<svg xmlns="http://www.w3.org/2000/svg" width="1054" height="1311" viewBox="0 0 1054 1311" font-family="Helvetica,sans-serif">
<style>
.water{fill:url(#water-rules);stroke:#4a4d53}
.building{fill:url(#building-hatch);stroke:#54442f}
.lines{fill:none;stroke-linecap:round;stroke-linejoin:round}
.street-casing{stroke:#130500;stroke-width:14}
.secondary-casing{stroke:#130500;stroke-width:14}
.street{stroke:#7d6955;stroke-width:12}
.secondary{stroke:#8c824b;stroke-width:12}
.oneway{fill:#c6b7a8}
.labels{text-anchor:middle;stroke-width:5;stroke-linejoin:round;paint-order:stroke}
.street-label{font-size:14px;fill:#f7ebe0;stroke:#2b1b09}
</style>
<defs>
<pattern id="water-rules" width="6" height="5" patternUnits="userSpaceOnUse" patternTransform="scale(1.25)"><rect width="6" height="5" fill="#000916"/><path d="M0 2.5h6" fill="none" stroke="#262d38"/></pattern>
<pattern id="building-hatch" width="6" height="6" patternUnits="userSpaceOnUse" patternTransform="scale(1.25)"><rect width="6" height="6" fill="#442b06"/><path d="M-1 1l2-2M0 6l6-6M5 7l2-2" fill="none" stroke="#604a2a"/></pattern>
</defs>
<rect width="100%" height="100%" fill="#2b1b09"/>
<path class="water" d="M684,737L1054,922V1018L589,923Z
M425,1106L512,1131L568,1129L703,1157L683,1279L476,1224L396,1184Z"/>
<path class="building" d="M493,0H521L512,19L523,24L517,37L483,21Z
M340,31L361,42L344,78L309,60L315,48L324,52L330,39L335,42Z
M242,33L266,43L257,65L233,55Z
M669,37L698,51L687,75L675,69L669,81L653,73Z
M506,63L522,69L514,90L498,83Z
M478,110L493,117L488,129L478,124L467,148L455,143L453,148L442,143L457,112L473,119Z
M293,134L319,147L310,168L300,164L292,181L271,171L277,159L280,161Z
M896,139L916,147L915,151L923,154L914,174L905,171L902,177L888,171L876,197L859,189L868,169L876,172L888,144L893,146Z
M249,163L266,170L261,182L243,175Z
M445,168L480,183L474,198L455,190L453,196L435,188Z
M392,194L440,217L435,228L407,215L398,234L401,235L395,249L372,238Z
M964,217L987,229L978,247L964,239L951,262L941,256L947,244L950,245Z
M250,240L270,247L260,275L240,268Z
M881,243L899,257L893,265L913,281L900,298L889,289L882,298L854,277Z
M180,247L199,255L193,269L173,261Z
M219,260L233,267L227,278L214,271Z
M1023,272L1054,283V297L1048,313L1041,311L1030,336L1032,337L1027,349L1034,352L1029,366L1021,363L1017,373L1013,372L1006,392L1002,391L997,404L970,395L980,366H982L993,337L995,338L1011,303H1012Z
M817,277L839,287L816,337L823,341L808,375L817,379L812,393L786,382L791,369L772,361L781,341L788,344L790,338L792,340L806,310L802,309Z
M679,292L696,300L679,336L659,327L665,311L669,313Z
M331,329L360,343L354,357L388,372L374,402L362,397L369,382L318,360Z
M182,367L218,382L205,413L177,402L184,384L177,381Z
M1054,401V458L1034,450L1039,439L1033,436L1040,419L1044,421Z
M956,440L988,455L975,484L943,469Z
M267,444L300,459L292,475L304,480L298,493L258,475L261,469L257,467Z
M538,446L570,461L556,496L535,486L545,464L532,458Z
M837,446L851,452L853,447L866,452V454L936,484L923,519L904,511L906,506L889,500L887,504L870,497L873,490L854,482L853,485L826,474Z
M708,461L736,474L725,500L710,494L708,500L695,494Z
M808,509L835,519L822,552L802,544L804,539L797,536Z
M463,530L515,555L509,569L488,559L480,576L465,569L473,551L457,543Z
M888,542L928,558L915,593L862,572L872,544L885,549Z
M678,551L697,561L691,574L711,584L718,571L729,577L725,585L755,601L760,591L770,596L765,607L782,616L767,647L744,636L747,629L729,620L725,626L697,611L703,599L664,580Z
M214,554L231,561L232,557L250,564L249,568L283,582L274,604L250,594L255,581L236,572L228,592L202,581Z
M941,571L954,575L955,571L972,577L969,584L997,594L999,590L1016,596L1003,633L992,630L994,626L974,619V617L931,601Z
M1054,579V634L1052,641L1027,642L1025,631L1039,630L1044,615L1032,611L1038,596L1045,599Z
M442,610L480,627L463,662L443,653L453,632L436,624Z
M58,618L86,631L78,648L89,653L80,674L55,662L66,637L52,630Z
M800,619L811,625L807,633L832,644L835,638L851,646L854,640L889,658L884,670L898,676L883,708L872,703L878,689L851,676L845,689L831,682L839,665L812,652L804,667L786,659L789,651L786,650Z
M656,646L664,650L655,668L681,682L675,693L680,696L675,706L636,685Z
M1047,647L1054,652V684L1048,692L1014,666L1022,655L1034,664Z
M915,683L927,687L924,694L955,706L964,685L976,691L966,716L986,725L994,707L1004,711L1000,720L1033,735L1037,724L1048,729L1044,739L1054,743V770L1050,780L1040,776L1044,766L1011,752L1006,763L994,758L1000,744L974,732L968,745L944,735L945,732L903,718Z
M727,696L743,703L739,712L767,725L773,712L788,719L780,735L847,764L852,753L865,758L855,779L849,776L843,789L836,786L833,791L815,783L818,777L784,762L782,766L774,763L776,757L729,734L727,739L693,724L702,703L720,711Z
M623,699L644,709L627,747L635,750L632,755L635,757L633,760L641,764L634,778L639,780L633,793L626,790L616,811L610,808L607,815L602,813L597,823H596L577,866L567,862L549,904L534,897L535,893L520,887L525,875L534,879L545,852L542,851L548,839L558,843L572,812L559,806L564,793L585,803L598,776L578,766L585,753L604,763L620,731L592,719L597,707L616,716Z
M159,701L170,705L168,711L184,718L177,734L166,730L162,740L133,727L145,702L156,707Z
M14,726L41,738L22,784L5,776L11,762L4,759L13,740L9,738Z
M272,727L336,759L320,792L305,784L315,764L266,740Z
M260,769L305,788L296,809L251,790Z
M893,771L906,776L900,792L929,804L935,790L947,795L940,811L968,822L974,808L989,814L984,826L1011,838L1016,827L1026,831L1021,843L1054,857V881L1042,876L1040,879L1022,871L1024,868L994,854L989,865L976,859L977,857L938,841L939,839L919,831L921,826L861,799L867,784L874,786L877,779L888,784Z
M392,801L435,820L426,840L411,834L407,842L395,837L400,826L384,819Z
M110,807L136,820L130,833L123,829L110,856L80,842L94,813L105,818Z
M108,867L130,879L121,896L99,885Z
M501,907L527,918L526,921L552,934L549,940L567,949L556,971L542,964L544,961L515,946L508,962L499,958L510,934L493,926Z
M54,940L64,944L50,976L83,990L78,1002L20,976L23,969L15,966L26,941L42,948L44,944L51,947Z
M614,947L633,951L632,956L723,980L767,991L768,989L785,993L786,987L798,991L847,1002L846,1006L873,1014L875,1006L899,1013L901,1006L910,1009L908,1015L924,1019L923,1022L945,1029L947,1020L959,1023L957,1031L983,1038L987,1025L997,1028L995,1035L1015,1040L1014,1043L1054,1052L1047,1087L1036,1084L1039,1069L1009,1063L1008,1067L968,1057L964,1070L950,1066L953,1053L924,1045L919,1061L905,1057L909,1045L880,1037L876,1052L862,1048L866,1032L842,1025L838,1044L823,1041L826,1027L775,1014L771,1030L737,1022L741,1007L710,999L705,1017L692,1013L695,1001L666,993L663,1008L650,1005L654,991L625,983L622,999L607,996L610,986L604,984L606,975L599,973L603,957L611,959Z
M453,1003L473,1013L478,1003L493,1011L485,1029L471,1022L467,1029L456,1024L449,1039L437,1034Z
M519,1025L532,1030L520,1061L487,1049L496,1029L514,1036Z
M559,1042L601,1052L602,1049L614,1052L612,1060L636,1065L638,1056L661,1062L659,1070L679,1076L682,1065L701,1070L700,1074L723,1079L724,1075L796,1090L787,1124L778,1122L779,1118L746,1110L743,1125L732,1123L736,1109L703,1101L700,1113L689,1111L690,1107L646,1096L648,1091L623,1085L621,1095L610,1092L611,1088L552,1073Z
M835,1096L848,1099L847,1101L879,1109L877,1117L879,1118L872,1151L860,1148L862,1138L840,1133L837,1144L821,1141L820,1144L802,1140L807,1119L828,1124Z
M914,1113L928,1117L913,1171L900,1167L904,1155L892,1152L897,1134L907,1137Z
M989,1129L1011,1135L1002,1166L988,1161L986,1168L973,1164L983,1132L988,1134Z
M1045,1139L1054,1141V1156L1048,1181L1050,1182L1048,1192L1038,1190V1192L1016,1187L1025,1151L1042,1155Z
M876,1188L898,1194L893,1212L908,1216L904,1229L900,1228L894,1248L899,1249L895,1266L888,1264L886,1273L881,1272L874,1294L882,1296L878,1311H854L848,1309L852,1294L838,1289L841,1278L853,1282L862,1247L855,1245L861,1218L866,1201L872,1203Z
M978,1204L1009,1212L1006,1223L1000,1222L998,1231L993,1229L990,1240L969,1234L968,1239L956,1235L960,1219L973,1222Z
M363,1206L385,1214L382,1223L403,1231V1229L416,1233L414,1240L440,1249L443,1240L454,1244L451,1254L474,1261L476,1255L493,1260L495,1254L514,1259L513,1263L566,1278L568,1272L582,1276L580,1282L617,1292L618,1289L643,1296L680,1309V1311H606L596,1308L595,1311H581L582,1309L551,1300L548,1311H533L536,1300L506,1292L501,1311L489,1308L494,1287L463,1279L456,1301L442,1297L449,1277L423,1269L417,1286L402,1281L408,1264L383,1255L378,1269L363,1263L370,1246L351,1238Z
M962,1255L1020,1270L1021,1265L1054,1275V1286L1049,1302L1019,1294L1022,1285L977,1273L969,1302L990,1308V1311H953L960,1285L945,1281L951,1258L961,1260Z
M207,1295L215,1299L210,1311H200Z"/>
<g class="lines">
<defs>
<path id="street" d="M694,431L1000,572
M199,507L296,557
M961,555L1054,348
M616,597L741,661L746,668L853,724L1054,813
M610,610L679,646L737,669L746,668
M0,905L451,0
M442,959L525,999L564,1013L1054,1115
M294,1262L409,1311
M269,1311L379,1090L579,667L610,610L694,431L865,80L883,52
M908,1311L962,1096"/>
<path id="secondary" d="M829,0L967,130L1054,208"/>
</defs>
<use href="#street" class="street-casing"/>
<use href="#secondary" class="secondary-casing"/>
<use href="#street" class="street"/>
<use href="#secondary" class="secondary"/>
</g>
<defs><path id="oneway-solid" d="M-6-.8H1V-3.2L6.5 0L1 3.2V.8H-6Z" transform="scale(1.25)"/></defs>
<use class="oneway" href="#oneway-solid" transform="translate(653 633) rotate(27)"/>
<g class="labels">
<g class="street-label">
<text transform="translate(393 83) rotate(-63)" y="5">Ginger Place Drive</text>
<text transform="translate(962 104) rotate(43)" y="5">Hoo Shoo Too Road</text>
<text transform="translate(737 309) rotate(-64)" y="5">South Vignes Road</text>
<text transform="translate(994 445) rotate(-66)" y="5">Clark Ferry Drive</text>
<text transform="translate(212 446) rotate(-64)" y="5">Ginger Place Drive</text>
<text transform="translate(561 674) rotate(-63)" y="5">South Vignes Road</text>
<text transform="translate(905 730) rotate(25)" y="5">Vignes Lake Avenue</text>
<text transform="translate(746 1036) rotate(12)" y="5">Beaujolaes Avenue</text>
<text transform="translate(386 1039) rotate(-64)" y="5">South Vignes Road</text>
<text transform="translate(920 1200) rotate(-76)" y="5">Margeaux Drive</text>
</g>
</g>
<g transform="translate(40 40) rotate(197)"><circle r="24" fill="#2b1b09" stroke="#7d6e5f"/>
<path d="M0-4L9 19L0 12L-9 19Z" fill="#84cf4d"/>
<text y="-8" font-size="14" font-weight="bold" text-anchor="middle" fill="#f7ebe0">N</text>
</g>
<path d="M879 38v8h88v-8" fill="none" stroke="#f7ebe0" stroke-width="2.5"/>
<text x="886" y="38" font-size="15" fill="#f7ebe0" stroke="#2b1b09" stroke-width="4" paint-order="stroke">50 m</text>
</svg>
***
▶ [About this exercise] Read through the entries and copy every line that includes "linejoin".

▶ [Result of this task]
.lines{fill:none;stroke-linecap:round;stroke-linejoin:round}
.labels{text-anchor:middle;stroke-width:5;stroke-linejoin:round;paint-order:stroke}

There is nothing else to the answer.